◆ Source extract:
<<<<
Preparing your child for summer camp will ensure success
Deanna Fry - Producer
Summertime is here and hundreds of camps are ready to provide your kids and teens with a fun learning experience! Today we are going to share with parents the benefits of your kids going to summer camp; how to find a camp; and, ways to prepare your child for a wonderful camp experience.
Camps have a big impact on childhood development:
The camp experience is recognized by child development professionals as valuable in helping children maturesocially, emotionally, intellectually, morally, and physically. At camp, children learn to problem-solve, make social adjustments to new and different people, learn responsibility, and gain new skills to increase their self-esteem.
Benefits for children in summer programs:
Involvement in summer camps provides children and teens with a wide variety of activities that build personal, social, and future employability skills.
Summer programs---through field trips to local attractions—expose many children to locations in the city that they generally don’t get a chance to access---museums, parks, sporting events, and venues.
For some children, participating in summer programs assure that they get regular meals and healthy snacks when school is out of session.
Our local camps deliberately incorporate fun learning activities in reading, math, science, arts, technology to keep young brains alive.
Summer programs are also a big employer of teens and youth----every summer, several thousand teens of high school and college age serve as counselors and activity leaders under the guidance of professional staff.
>>>>
◆ Short problem: Change "children" to "youngsters" in the summer camp article from "Camps have a" up to and including "future employability skills.", and give that passage with the change.

◆ Data lines:
<<<<
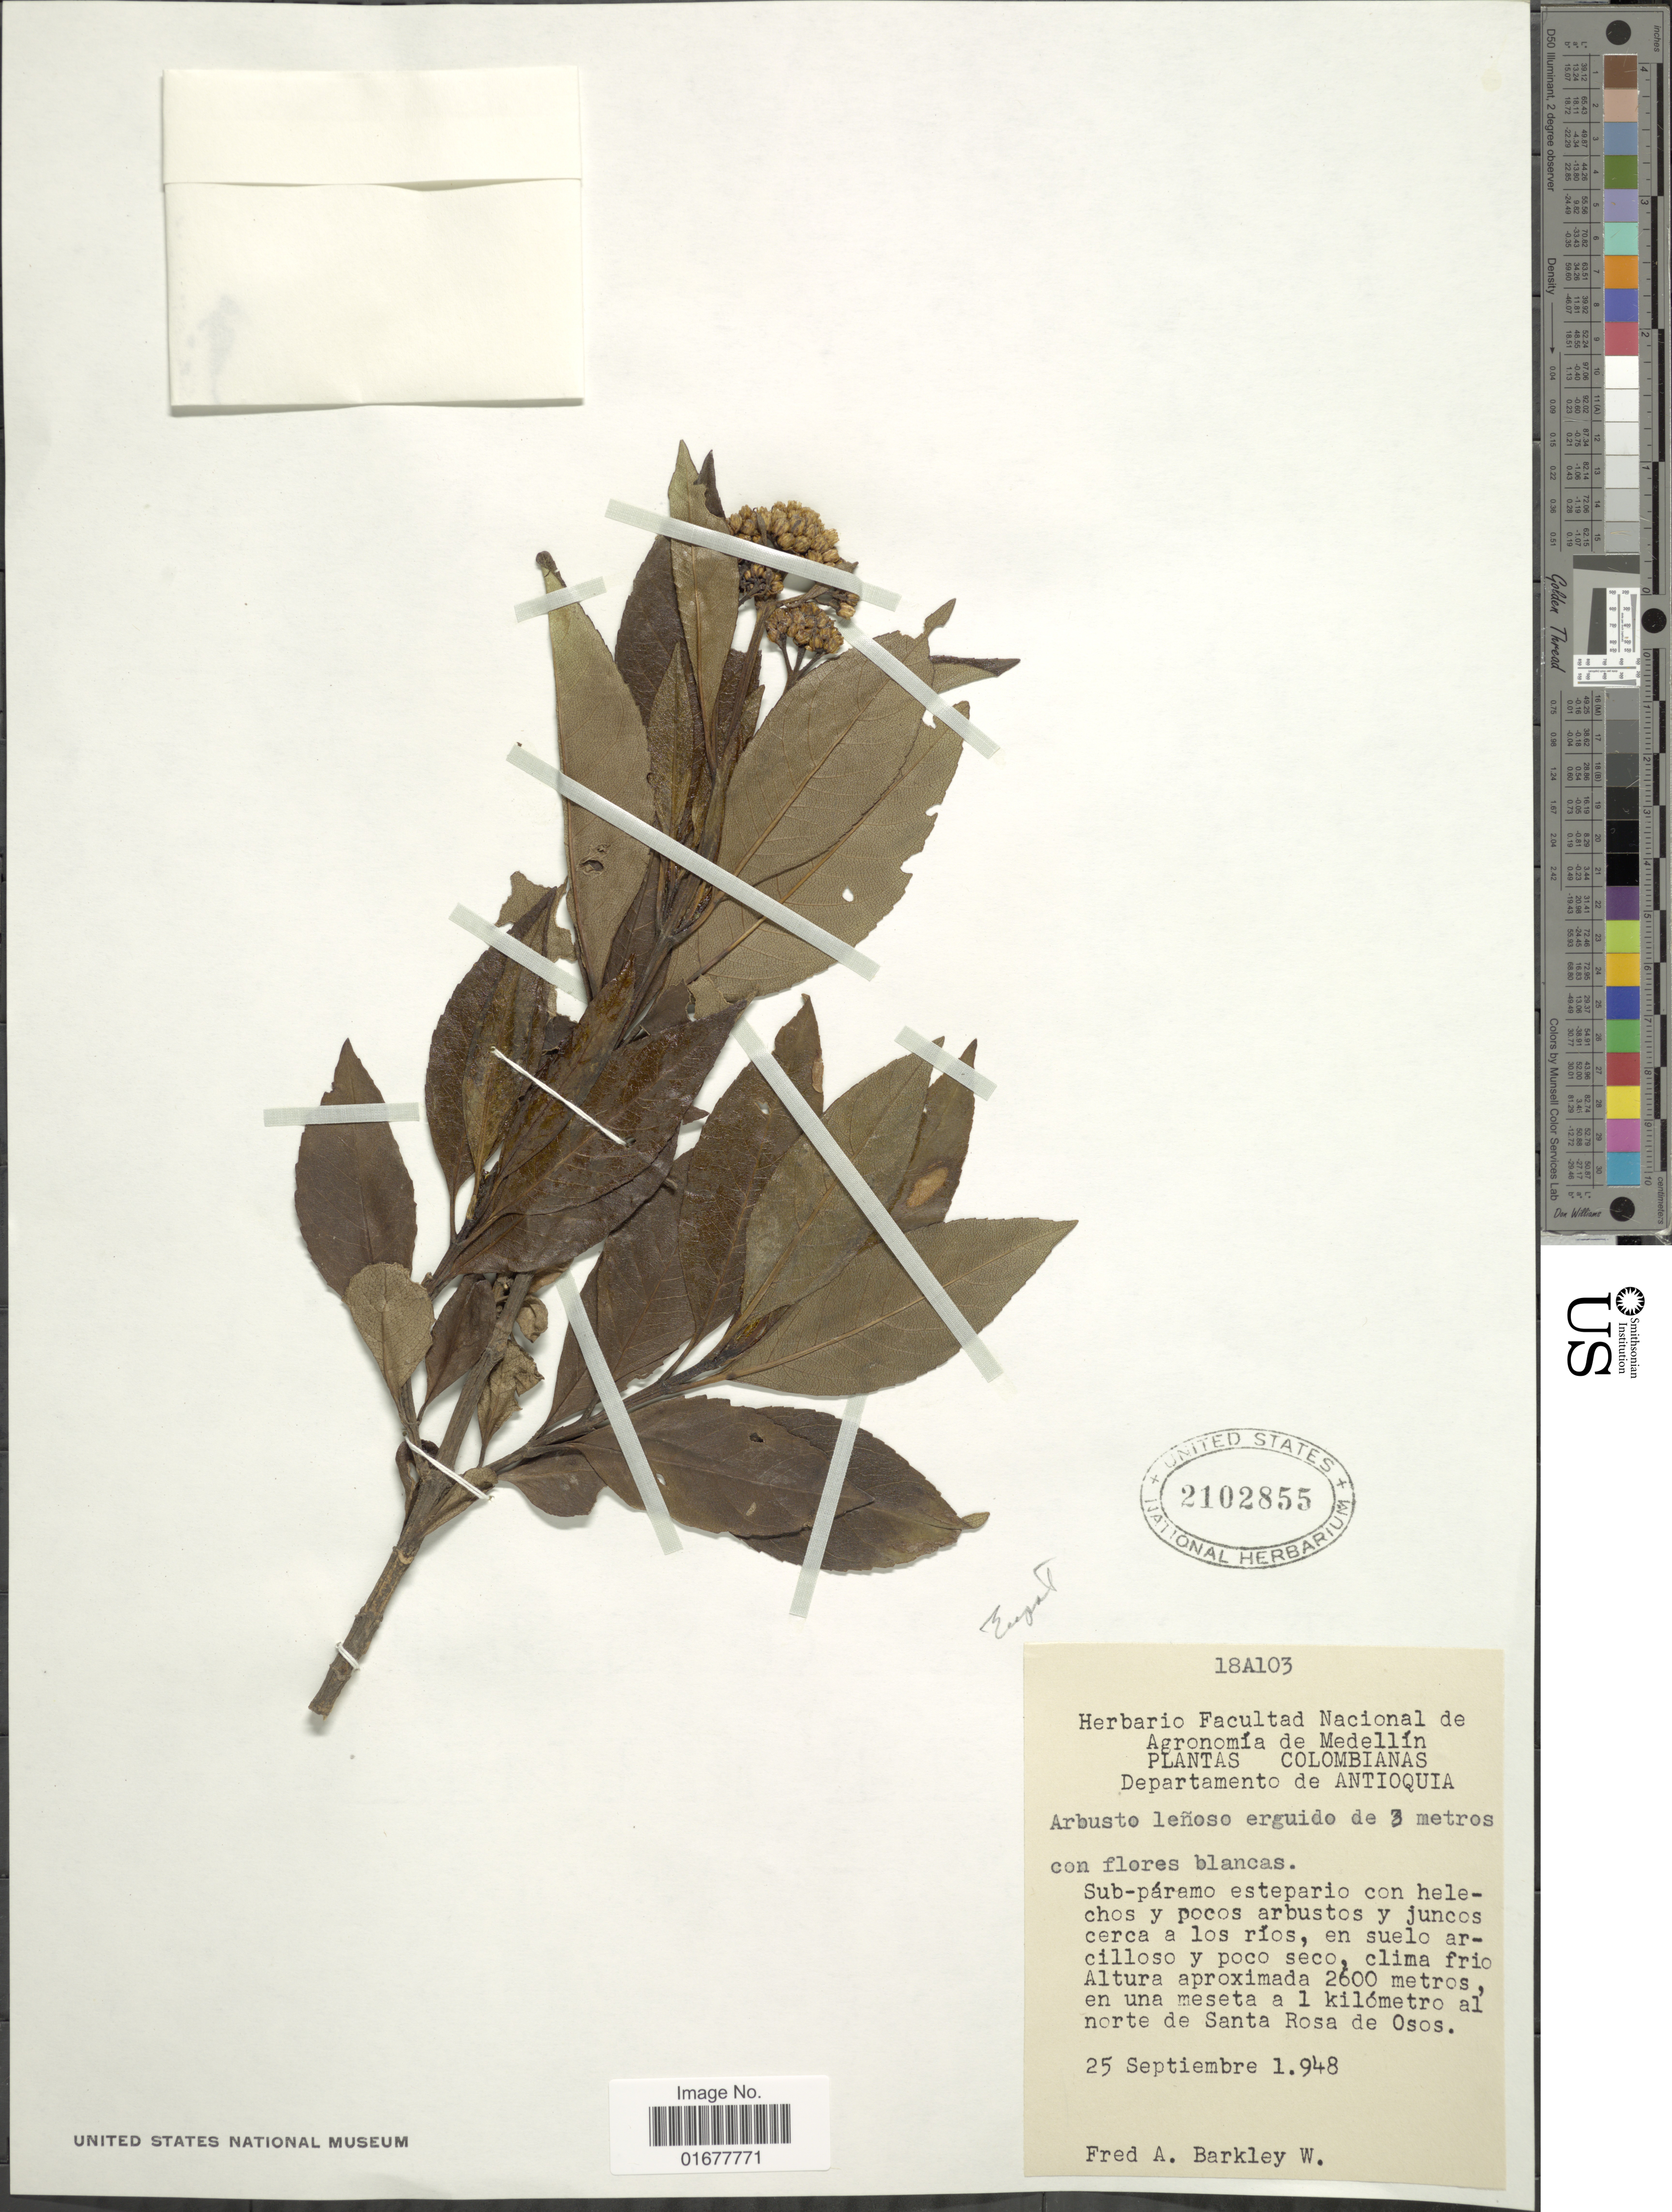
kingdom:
>>>>
◆ Task result:
Camps have a big impact on childhood development:
The camp experience is recognized by child development professionals as valuable in helping youngsters maturesocially, emotionally, intellectually, morally, and physically. At camp, youngsters learn to problem-solve, make social adjustments to new and different people, learn responsibility, and gain new skills to increase their self-esteem.
Benefits for youngsters in summer programs:
Involvement in summer camps provides youngsters and teens with a wide variety of activities that build personal, social, and future employability skills.